[Dataset items]
☆ ☆ ☆

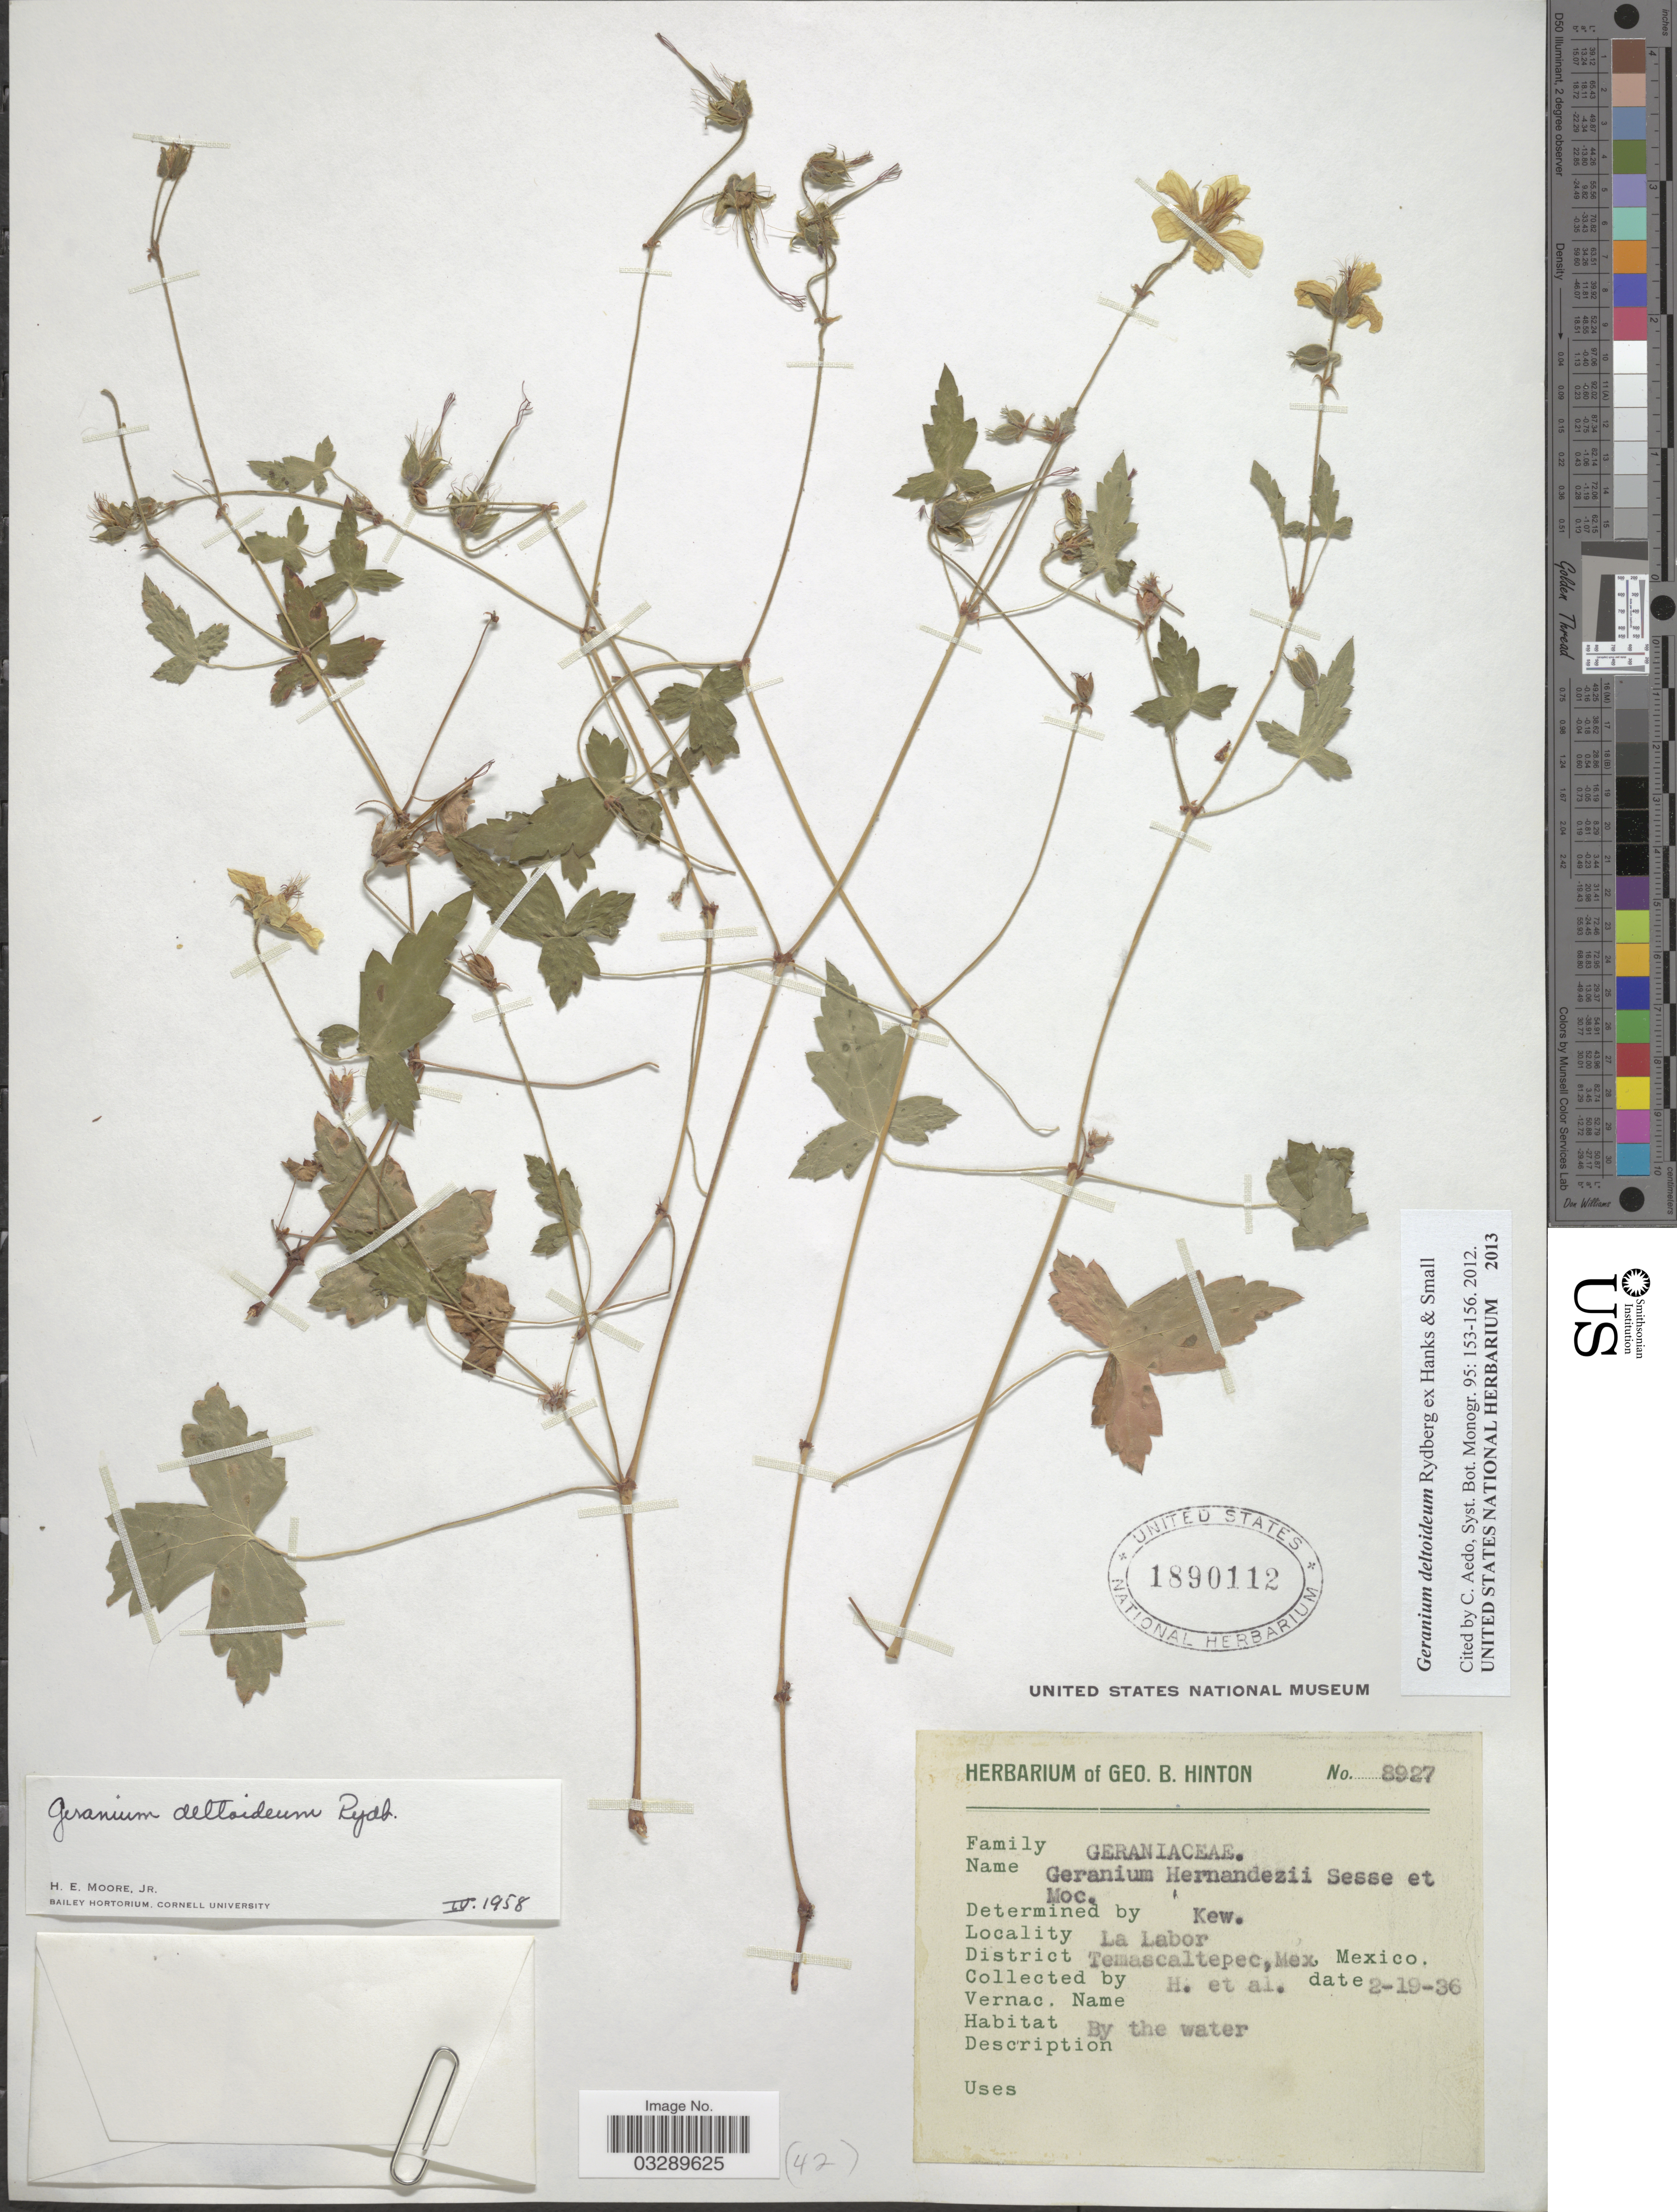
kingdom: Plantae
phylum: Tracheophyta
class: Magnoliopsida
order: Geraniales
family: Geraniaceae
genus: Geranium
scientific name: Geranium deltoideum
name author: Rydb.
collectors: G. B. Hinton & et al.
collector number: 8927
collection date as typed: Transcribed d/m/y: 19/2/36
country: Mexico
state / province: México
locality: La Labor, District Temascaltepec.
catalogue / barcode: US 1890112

☆ ☆ ☆

• [Your goal]: Reproduce every line of the entries above word for word, leaving out the pictures.

• [Exercise response]:
kingdom: Plantae
phylum: Tracheophyta
class: Magnoliopsida
order: Geraniales
family: Geraniaceae
genus: Geranium
scientific name: Geranium deltoideum
name author: Rydb.
collectors: G. B. Hinton & et al.
collector number: 8927
collection date as typed: Transcribed d/m/y: 19/2/36
country: Mexico
state / province: México
locality: La Labor, District Temascaltepec.
catalogue / barcode: US 1890112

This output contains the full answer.